Data supplied ▸
<<<<
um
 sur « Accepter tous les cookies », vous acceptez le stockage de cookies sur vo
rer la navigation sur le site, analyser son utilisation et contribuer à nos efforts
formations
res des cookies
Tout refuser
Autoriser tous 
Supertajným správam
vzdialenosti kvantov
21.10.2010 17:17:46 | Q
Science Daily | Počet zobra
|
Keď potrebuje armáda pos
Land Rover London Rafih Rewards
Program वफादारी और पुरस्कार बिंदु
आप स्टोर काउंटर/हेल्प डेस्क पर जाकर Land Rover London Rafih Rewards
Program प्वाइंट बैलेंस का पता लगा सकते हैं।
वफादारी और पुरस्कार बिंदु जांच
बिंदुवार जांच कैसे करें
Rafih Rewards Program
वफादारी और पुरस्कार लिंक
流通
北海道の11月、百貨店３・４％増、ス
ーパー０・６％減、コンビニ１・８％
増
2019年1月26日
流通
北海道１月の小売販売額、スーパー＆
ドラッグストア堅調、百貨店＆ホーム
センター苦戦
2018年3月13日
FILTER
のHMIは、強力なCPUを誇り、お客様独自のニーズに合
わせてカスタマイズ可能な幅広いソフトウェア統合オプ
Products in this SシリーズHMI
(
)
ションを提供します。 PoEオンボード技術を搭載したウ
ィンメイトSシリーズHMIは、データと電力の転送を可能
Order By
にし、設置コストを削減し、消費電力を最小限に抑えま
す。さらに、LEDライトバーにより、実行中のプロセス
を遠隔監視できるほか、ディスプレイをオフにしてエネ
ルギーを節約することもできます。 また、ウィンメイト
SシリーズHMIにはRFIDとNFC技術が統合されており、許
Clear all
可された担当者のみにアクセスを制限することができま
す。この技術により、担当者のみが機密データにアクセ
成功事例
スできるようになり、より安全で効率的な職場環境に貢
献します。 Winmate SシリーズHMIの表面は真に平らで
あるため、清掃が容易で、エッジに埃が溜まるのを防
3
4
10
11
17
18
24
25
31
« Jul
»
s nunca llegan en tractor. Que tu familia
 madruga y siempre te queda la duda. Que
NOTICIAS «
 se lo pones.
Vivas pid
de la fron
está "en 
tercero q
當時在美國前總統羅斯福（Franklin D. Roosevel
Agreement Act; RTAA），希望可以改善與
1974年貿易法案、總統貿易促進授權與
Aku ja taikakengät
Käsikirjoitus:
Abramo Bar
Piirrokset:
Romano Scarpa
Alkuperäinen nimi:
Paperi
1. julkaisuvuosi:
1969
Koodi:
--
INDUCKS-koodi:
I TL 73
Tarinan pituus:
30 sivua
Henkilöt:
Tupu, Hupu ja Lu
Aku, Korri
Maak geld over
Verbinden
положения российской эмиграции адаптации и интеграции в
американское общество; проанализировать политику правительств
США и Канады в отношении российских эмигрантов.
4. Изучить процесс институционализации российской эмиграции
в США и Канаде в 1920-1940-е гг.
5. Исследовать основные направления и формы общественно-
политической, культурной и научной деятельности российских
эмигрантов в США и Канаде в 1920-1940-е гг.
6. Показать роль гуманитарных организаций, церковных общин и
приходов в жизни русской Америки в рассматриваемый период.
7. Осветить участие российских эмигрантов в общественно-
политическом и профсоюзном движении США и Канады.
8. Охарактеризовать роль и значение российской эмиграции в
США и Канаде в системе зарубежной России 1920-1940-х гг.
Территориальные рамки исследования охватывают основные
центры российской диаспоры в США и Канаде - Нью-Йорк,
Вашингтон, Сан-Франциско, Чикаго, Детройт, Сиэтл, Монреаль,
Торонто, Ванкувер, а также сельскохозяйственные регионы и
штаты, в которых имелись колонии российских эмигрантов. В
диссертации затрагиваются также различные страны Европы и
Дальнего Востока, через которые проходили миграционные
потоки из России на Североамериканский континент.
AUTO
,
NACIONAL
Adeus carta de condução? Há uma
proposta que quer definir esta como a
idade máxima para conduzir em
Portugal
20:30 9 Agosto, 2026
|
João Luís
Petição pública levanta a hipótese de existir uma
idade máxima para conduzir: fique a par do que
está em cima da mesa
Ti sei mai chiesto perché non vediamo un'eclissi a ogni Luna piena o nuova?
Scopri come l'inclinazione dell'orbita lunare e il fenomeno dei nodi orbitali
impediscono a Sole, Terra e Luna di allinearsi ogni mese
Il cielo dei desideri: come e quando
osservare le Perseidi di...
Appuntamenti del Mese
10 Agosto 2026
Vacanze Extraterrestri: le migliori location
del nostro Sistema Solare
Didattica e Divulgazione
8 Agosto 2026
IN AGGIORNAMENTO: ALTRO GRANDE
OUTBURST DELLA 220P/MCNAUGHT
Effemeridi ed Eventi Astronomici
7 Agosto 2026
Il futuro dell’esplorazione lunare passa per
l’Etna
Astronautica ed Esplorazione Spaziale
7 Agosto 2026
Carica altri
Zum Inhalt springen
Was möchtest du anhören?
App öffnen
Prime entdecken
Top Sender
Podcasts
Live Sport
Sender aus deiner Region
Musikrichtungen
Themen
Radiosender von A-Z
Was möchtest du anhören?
>>>>
Job item ▸ Reproduce all of the data above, switching "Order By" to "Sort By" and leaving every other word unchanged.

Response area ▸
um
 sur « Accepter tous les cookies », vous acceptez le stockage de cookies sur vo
rer la navigation sur le site, analyser son utilisation et contribuer à nos efforts
formations
res des cookies
Tout refuser
Autoriser tous 
Supertajným správam
vzdialenosti kvantov
21.10.2010 17:17:46 | Q
Science Daily | Počet zobra
|
Keď potrebuje armáda pos
Land Rover London Rafih Rewards
Program वफादारी और पुरस्कार बिंदु
आप स्टोर काउंटर/हेल्प डेस्क पर जाकर Land Rover London Rafih Rewards
Program प्वाइंट बैलेंस का पता लगा सकते हैं।
वफादारी और पुरस्कार बिंदु जांच
बिंदुवार जांच कैसे करें
Rafih Rewards Program
वफादारी और पुरस्कार लिंक
流通
北海道の11月、百貨店３・４％増、ス
ーパー０・６％減、コンビニ１・８％
増
2019年1月26日
流通
北海道１月の小売販売額、スーパー＆
ドラッグストア堅調、百貨店＆ホーム
センター苦戦
2018年3月13日
FILTER
のHMIは、強力なCPUを誇り、お客様独自のニーズに合
わせてカスタマイズ可能な幅広いソフトウェア統合オプ
Products in this SシリーズHMI
(
)
ションを提供します。 PoEオンボード技術を搭載したウ
ィンメイトSシリーズHMIは、データと電力の転送を可能
Sort By
にし、設置コストを削減し、消費電力を最小限に抑えま
す。さらに、LEDライトバーにより、実行中のプロセス
を遠隔監視できるほか、ディスプレイをオフにしてエネ
ルギーを節約することもできます。 また、ウィンメイト
SシリーズHMIにはRFIDとNFC技術が統合されており、許
Clear all
可された担当者のみにアクセスを制限することができま
す。この技術により、担当者のみが機密データにアクセ
成功事例
スできるようになり、より安全で効率的な職場環境に貢
献します。 Winmate SシリーズHMIの表面は真に平らで
あるため、清掃が容易で、エッジに埃が溜まるのを防
3
4
10
11
17
18
24
25
31
« Jul
»
s nunca llegan en tractor. Que tu familia
 madruga y siempre te queda la duda. Que
NOTICIAS «
 se lo pones.
Vivas pid
de la fron
está "en 
tercero q
當時在美國前總統羅斯福（Franklin D. Roosevel
Agreement Act; RTAA），希望可以改善與
1974年貿易法案、總統貿易促進授權與
Aku ja taikakengät
Käsikirjoitus:
Abramo Bar
Piirrokset:
Romano Scarpa
Alkuperäinen nimi:
Paperi
1. julkaisuvuosi:
1969
Koodi:
--
INDUCKS-koodi:
I TL 73
Tarinan pituus:
30 sivua
Henkilöt:
Tupu, Hupu ja Lu
Aku, Korri
Maak geld over
Verbinden
положения российской эмиграции адаптации и интеграции в
американское общество; проанализировать политику правительств
США и Канады в отношении российских эмигрантов.
4. Изучить процесс институционализации российской эмиграции
в США и Канаде в 1920-1940-е гг.
5. Исследовать основные направления и формы общественно-
политической, культурной и научной деятельности российских
эмигрантов в США и Канаде в 1920-1940-е гг.
6. Показать роль гуманитарных организаций, церковных общин и
приходов в жизни русской Америки в рассматриваемый период.
7. Осветить участие российских эмигрантов в общественно-
политическом и профсоюзном движении США и Канады.
8. Охарактеризовать роль и значение российской эмиграции в
США и Канаде в системе зарубежной России 1920-1940-х гг.
Территориальные рамки исследования охватывают основные
центры российской диаспоры в США и Канаде - Нью-Йорк,
Вашингтон, Сан-Франциско, Чикаго, Детройт, Сиэтл, Монреаль,
Торонто, Ванкувер, а также сельскохозяйственные регионы и
штаты, в которых имелись колонии российских эмигрантов. В
диссертации затрагиваются также различные страны Европы и
Дальнего Востока, через которые проходили миграционные
потоки из России на Североамериканский континент.
AUTO
,
NACIONAL
Adeus carta de condução? Há uma
proposta que quer definir esta como a
idade máxima para conduzir em
Portugal
20:30 9 Agosto, 2026
|
João Luís
Petição pública levanta a hipótese de existir uma
idade máxima para conduzir: fique a par do que
está em cima da mesa
Ti sei mai chiesto perché non vediamo un'eclissi a ogni Luna piena o nuova?
Scopri come l'inclinazione dell'orbita lunare e il fenomeno dei nodi orbitali
impediscono a Sole, Terra e Luna di allinearsi ogni mese
Il cielo dei desideri: come e quando
osservare le Perseidi di...
Appuntamenti del Mese
10 Agosto 2026
Vacanze Extraterrestri: le migliori location
del nostro Sistema Solare
Didattica e Divulgazione
8 Agosto 2026
IN AGGIORNAMENTO: ALTRO GRANDE
OUTBURST DELLA 220P/MCNAUGHT
Effemeridi ed Eventi Astronomici
7 Agosto 2026
Il futuro dell’esplorazione lunare passa per
l’Etna
Astronautica ed Esplorazione Spaziale
7 Agosto 2026
Carica altri
Zum Inhalt springen
Was möchtest du anhören?
App öffnen
Prime entdecken
Top Sender
Podcasts
Live Sport
Sender aus deiner Region
Musikrichtungen
Themen
Radiosender von A-Z
Was möchtest du anhören?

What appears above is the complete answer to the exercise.